Bebek Ekibi – uzaylı istilası ve Karanlık Gün'ün ölümünden bu yana, isimleri tüm dünyaya yayıldı; kim olduklarını bilmeyen neredeyse kimse yoktu. Ve şimdi, çevrimiçi anketlere göre, popülerlikte Hope Guild'i bile geride bıraktılar.
Herkes onlarla konuşmak istediği için işlerini bile düzgün yapamaz hale geldiler. Hannah, ekibin uzaylı istilacıları savuşturmaya öncelik vermesi gerektiğine karar verince durum yatıştı – çünkü onlar aylarca Dark Millenium gemisinde uzayda kalmışlardı… Bu gemi, Darkday ve Megawoman'ın savaşında sonuncusu yok edildiğinden beri Hope Guild'in resmi üssü olarak kullanılıyordu.
Görünüşe göre, üsleri her yok edildiğinde, Riley ve Megawoman her zaman oradaydı. İlki, Alice'in kendi oğlunu öldürmeye çalıştığı zamandı... Hayır, onu gerçekten öldürdü; böylece Darkday ortaya çıktı.
Empress, geçmişin anıları zihninde canlanmaya başlayınca sadece iç çekebildi. Darkday ölmüştü ve onunla ilgili tüm anılar silinmeliydi, neredeyse bir tabu gibi...
...özellikle Hannah Ross'un önünde.
"Hadi, şunu bitirelim de uzaya geri dönebileceğiz... Lanet olası gürültü ve insan kalabalığının olmadığı yere," Gary'yi birkaç dakika izledikten sonra Hannah, onun hayranlarıyla fotoğraf çektirmemesi ve imza vermemesi için onu durdurmaktan vazgeçti. Paige ve Riley'ye yaklaşmak üzereydi, ama bunu yapamadan Bella yolunu kesti.
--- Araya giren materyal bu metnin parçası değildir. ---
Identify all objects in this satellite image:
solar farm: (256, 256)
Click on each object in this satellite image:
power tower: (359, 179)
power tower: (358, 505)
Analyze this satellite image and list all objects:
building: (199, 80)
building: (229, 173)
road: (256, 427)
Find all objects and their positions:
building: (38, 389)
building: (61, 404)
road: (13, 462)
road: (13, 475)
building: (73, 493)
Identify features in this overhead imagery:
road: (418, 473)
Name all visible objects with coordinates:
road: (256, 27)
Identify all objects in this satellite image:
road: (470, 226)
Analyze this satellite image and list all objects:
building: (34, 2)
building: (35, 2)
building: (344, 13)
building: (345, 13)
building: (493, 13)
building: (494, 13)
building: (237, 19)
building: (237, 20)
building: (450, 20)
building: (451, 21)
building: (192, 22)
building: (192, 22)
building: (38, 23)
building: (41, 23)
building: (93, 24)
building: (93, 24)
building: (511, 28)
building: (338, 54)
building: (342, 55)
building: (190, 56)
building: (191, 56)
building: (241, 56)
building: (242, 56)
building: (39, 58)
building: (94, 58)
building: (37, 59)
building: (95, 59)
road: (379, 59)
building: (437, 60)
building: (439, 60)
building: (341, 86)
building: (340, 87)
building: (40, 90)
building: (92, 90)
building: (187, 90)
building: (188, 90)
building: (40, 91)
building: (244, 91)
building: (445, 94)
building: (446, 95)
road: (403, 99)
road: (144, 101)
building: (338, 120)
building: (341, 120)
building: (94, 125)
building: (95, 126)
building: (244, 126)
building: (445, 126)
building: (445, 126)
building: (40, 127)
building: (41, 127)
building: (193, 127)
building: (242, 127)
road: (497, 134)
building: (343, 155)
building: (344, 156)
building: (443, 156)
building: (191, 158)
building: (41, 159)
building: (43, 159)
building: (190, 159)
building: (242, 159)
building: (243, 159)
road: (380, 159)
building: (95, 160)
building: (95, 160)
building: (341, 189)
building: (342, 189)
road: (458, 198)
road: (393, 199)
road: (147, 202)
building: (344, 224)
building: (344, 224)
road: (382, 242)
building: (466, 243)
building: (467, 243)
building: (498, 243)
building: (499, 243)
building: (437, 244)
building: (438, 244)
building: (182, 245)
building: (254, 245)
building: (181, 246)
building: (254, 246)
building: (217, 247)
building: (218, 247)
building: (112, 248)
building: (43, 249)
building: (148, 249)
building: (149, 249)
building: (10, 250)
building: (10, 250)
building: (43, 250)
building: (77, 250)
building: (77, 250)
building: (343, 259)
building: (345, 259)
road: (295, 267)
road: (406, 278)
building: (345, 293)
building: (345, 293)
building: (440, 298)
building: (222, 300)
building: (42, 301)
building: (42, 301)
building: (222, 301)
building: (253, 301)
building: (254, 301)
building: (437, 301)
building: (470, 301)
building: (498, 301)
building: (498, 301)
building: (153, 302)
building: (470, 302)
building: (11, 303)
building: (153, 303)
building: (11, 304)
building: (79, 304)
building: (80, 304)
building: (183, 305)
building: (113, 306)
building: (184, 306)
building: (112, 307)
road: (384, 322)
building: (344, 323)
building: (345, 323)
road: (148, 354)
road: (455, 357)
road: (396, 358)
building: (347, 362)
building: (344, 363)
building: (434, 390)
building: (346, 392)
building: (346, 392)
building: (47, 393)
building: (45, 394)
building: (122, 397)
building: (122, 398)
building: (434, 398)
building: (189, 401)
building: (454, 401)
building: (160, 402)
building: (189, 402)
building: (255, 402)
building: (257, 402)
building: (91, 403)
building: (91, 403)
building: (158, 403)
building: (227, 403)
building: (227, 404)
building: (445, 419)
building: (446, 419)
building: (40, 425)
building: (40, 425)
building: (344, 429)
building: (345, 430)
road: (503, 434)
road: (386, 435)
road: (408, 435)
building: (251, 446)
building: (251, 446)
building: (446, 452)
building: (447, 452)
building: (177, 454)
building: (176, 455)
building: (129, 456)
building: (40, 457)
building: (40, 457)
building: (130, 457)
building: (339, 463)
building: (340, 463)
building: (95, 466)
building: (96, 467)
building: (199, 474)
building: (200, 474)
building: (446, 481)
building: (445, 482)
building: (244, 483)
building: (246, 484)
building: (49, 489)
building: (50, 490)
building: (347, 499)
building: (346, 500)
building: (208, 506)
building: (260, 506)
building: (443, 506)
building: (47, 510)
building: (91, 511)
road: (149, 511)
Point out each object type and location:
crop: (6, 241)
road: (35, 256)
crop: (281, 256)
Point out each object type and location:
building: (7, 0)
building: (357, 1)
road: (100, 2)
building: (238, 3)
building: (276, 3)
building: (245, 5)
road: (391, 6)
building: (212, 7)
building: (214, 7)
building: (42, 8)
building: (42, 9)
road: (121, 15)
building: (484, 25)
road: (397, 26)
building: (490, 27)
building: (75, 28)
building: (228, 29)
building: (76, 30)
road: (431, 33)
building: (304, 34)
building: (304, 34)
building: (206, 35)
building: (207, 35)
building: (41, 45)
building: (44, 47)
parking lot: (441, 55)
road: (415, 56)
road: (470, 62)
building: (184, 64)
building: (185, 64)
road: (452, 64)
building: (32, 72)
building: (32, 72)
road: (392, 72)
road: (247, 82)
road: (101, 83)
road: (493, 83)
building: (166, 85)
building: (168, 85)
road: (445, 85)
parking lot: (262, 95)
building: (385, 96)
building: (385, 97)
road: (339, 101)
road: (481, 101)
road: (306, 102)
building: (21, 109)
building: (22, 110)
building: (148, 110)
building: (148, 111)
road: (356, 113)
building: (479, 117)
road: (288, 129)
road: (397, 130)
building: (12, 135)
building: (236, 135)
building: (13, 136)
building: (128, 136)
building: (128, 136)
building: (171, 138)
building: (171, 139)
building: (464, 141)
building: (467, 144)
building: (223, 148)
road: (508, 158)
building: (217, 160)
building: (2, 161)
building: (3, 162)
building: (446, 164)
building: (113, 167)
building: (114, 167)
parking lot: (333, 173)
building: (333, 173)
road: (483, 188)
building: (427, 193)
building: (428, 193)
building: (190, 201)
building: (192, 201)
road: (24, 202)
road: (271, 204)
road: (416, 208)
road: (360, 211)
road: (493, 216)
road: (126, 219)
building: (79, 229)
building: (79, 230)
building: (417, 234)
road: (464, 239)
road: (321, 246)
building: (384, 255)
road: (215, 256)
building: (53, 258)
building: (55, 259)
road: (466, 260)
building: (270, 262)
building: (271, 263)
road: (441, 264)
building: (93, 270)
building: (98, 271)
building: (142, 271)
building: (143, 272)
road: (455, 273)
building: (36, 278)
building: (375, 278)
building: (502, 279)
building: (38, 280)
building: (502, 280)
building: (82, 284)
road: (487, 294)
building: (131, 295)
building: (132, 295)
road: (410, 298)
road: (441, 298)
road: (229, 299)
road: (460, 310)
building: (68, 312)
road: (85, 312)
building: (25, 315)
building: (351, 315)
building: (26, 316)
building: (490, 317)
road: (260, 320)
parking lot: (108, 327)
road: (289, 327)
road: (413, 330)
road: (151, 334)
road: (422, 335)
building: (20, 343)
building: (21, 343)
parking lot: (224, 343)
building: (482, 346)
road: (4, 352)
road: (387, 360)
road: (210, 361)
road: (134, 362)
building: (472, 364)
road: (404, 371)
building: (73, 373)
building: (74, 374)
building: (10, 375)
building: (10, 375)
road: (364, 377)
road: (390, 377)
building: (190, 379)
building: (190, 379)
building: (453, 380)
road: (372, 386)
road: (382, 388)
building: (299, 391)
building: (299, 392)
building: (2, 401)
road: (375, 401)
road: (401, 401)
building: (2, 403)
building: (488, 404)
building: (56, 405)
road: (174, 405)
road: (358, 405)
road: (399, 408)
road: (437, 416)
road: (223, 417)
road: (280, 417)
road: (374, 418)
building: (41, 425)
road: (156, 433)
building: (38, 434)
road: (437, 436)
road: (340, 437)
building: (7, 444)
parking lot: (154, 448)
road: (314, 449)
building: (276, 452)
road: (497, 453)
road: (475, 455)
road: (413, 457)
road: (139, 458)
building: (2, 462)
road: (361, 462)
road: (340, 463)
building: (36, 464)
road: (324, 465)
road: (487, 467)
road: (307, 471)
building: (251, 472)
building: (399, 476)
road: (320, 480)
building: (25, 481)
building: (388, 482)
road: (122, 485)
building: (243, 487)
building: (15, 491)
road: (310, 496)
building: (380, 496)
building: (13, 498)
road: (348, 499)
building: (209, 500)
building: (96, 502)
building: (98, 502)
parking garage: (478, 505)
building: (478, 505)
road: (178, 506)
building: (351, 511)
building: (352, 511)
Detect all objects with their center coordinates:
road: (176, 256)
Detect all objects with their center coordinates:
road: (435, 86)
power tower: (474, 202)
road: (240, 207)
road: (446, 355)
"Kızım, dur bakalım, uzaya dönmekten ne demek?" Bella başını sallayarak dedi, "Lanet olası istasyonun yarısında odalarda yerçekimi kontrolü yok, artık düzgün yürüyemiyorum bile."
"B... Bell, diline dikkat et. Başkaları duyabilir," Katrina da Gary'nin yanından uzaklaşarak ikisinin arasına girdi.
"Gördün mü? Eskiden küfür etmezdim ama bu kadar zamanı birlikte geçirdikçe, dudaklarım da seninkiler gibi olmaya başladı."
"Onların bize burada ihtiyacı yok," Hannah, Bella'ya bakarak kaşlarını çatmaya başladı. "Artık bu lanet gezegene sığamayacak kadar milyonlarca süper kahraman var."
"Dışarıda bizim için hiçbir şey yok!" Bella ellerini gökyüzüne doğru uzattı, "3 aydır uzaylı görmedik!"
"Sen–"
"Lezbiyen haklı, Nükleer Seraph."
"Adamım, git lanet olası imza dağıtmaya devam et," Hannah, Gary de sohbete katıldığında gözlerini devirdi.
"Yaptığın şey doğru değil, Hannah," Gary sesini alçaltarak üç kıza yaklaşarak, "Dünyadan kaçmak, kaybınla başa çıkmana yardımcı olmayacak."
"Oh, lanet olsun."
Bella ve Katrina, Gary'nin sözlerini duyar duymaz hızla gruptan uzaklaştılar. Ama bunu yapamadan önce...
"Kalın. Hepinizin söyleyecek bir şeyiniz var, değil mi?"
"Ben... Bunun için doğru zaman olduğunu sanmıyorum, çocuklar," Katrina, bir kez daha grubun ortasında dururken kekelemeden edemedi.
"Evet, sence doğru zaman ne zaman?" Gary'nin sesi değişmeye başladı ve Hannah'nın gözlerinin içine bakarak, "Hepimiz kayıplar yaşadık, Hannah. Ben babamı kaybettim ve annem kim bilir nereye kaçtı. Unutma, senin kardeşin..."
"Gar, bence bu kadar yeter," Bell, Gary'nin sözünü bitirmeden onu nazikçe iterek sadece iç çekebildi, "Hepimiz sadece... hepimiz uzaydan gelmiş gibi kafamız çok karışık."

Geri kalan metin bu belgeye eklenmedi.